Serum IL-1β concentration in general is very low compared with IL-18 [4]. In this regard, we did not find a significant difference in sera concentration of IL-1β among FMF in attack, FMF in remission, and healthy controls whereas sera IL-18 concentration of patients of FMF in attack was much higher compared with FMF in remission or healthy controls [7]. Comparing sera concentration of IL-18 in FMF in attack with that in other inflammatory diseases as AOSD [13], that of IL-18 in the active phase of AOSD is extremely high [14]. As mentioned earlier, IL-18 is initially synthesized as an inactive precursor and the cleavage for processing into a mature, active molecule is mediated by pro-inflammatory caspases following the activation of inflammasomes [4]. In this regard, we have developed several monoclonal antibodies which react specifically with mature IL-18 processed by caspases [14]. We have found that most of serum IL-18 in the active phase of AOSD attributes to mature IL-18 [14]. The literature has found that other autoinflammatory/autoimmune diseases including systemic lupus erythematosus (SLE), rheumatoid arthritis (RA), type-1 diabetes mellitus, Crohn’s disease, psoriasis, and graft versus host disease are thought to be mediated by IL-18 [4]. In addition, we have recently found the participation of MEFV gene variants (exon 2 or 3), not exon 10 mutations, in patients with idiopathic multicentric Castleman disease (iMCD) [15], which might associate with cytokine/chemokine storm found in iMCD [16].

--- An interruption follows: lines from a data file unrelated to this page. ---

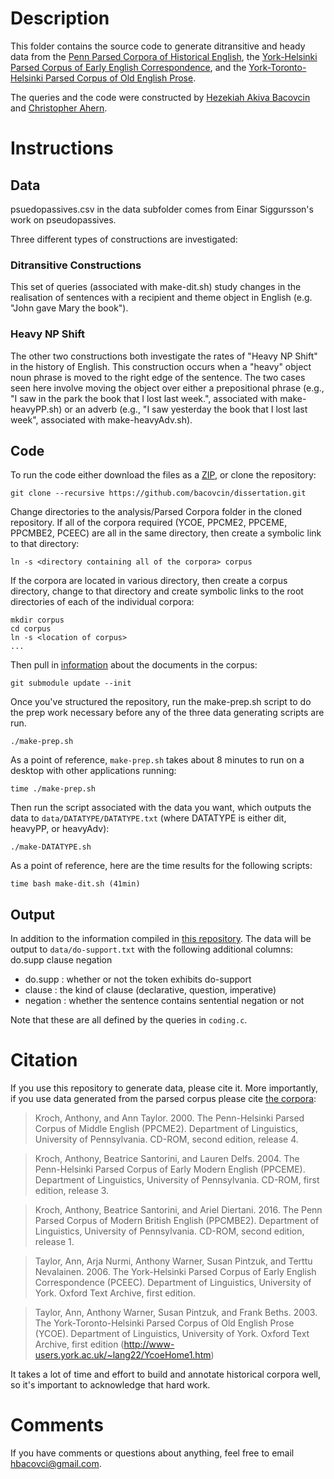 # Description

This folder contains the source code to generate ditransitive and heady  data from 
the [Penn Parsed Corpora of Historical English](https://www.ling.upenn.edu/hist-corpora/),
 the [York-Helsinki Parsed Corpus of Early English Correspondence](http://www-users.york.ac.uk/~lang22/PCEEC-manual/index.htm), and
the [York-Toronto-Helsinki Parsed Corpus of Old English Prose](http://www-users.york.ac.uk/~lang22/YcoeHome1.htm).

The queries and the code were constructed by [Hezekiah Akiva Bacovcin](http://www.hakivabacovcin.com/) and 
[Christopher Ahern](http://christopherahern.github.io/).  


# Instructions

## Data

psuedopassives.csv in the data subfolder comes from Einar Siggursson's work on pseudopassives.

Three different types of constructions are investigated:

### Ditransitive Constructions

This set of queries (associated with make-dit.sh) study changes in the realisation of sentences with a recipient and
theme object in English (e.g. "John gave Mary the book").

### Heavy NP Shift

The other two constructions both investigate the rates of "Heavy NP Shift" in the history of English. This construction
occurs when a "heavy" object noun phrase is moved to the right edge of the sentence. The two cases seen here involve moving
the object over either a prepositional phrase (e.g., "I saw in the park the book that I lost last week.", associated with 
make-heavyPP.sh) or an adverb (e.g., "I saw yesterday the book that I lost last week", associated with make-heavyAdv.sh).

## Code

To run the code either download the files as a [ZIP](https://github.com/bacovcin/dissertation/archive/master.zip),
 or clone the repository:

    git clone --recursive https://github.com/bacovcin/dissertation.git

Change directories to the analysis/Parsed Corpora folder in the cloned repository. If all of the corpora required 
(YCOE, PPCME2, PPCEME, PPCMBE2, PCEEC) are all in the same directory, then create a symbolic link to that directory:

    ln -s <directory containing all of the corpora> corpus

If the corpora are located in various directory, then create a corpus directory, change to that directory and
create symbolic links to the root directories of each of the individual corpora:

    mkdir corpus
    cd corpus
    ln -s <location of corpus>
    ...

Then pull in [information](https://github.com/bacovcin/parsedenglish_database/tree/9a049bd27df1d89acd6ddba3eb58169d964c1f14)
 about the documents in the corpus:

    git submodule update --init

Once you've structured the repository, run the make-prep.sh script to do the prep work necessary before any of the three
data generating scripts are run.

    ./make-prep.sh

As a point of reference, `make-prep.sh` takes about 8 minutes to run on a desktop with other applications running:

    time ./make-prep.sh

Then run the script associated with the data you want, which outputs the data to `data/DATATYPE/DATATYPE.txt` 
(where DATATYPE is either dit, heavyPP, or heavyAdv):

    ./make-DATATYPE.sh

As a point of reference, here are the time results for the following scripts:

    time bash make-dit.sh (41min)



## Output

In addition to the information compiled in [this repository](https://github.com/bacovcin/parsedenglish_database/blob/9a049bd27df1d89acd6ddba3eb58169d964c1f14/English_database.txt).
The data will be output to `data/do-support.txt` with the following additional columns:
do.supp	clause	negation
* do.supp : whether or not the token exhibits do-support
* clause : the kind of clause (declarative, question, imperative)
* negation : whether the sentence contains sentential negation or not

Note that these are all defined by the queries in `coding.c`.


# Citation

If you use this repository to generate data, please cite it. More importantly, if you use data generated
from the parsed corpus please cite [the corpora](https://www.ling.upenn.edu/hist-corpora/citing-corpora.html):

> Kroch, Anthony, and Ann Taylor. 2000. The Penn-Helsinki Parsed Corpus of Middle English (PPCME2). Department of Linguistics, University of Pennsylvania. CD-ROM, second edition, release 4. 

> Kroch, Anthony, Beatrice Santorini, and Lauren Delfs. 2004. The Penn-Helsinki Parsed Corpus of Early Modern English (PPCEME). Department of Linguistics, University of Pennsylvania. CD-ROM, first edition, release 3. 

> Kroch, Anthony, Beatrice Santorini, and Ariel Diertani. 2016. The Penn Parsed Corpus of Modern British English (PPCMBE2). Department of Linguistics, University of Pennsylvania. CD-ROM, second edition, release 1.

> Taylor, Ann, Arja Nurmi, Anthony Warner, Susan Pintzuk, and Terttu Nevalainen. 2006. The York-Helsinki Parsed Corpus of Early English Correspondence (PCEEC). Department of Linguistics, University of York. Oxford Text Archive, first edition.

> Taylor, Ann, Anthony Warner, Susan Pintzuk, and Frank Beths. 2003. The York-Toronto-Helsinki Parsed Corpus of Old English Prose (YCOE). Department of Linguistics, University of York. Oxford Text Archive, first edition (http://www-users.york.ac.uk/~lang22/YcoeHome1.htm)

It takes a lot of time and effort to build and annotate historical corpora well, so it's important to acknowledge that hard work. 

# Comments

If you have comments or questions about anything, feel free to email hbacovci@gmail.com.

Further directions and conclusions

Inflammasomes are crucial sensors toward external pathogens and endogenous damage-associated molecular pattern signals. Tissue-specific expression as well as the differences of those triggers are some considered to be explanatory reasons for some phenotypic differences in autoinflammatory diseases. The MEFV gene is considered to contribute essentially in the activation of inflammasomes resulting in the activation of inflammation. An understanding of autoinflammatory mechanisms/diseases would encompass across the immunological disease spectrum, and it has been realized that several tissue-specific factors could contribute to inflammation [17]. Based upon this hypothesis, common diseases with evident inflammatory parameters could be classified into predominantly autoinflammatory in nature, although most of these diseases also have signs of autoimmunity [17]. It is considered to be important that this way of thinking of autoinflammation may lead to the establishment of boundaries/borderlines for what constitutes autoinflammatory reactions. Considering nucleotide-binding domain leucine-rich repeat (NLR) proteins 3 (NLRP3), NLRP3 inflammasome activation and IL-1β/IL-18 secretion have recently emerged as a central mechanism in the pathogenesis of diseases associated with NLRP3 activation by danger signals like gout, pseudogout, Alzheimer’s disease, or type 2 diabetes [18]. MEFV gene mutation modulates the NLRP3 activation [1, 2]. These observations strongly suggest the importance in concept of autoinflammation toward a wide spectrum of diseases MEFV gene deeply involved in these processes.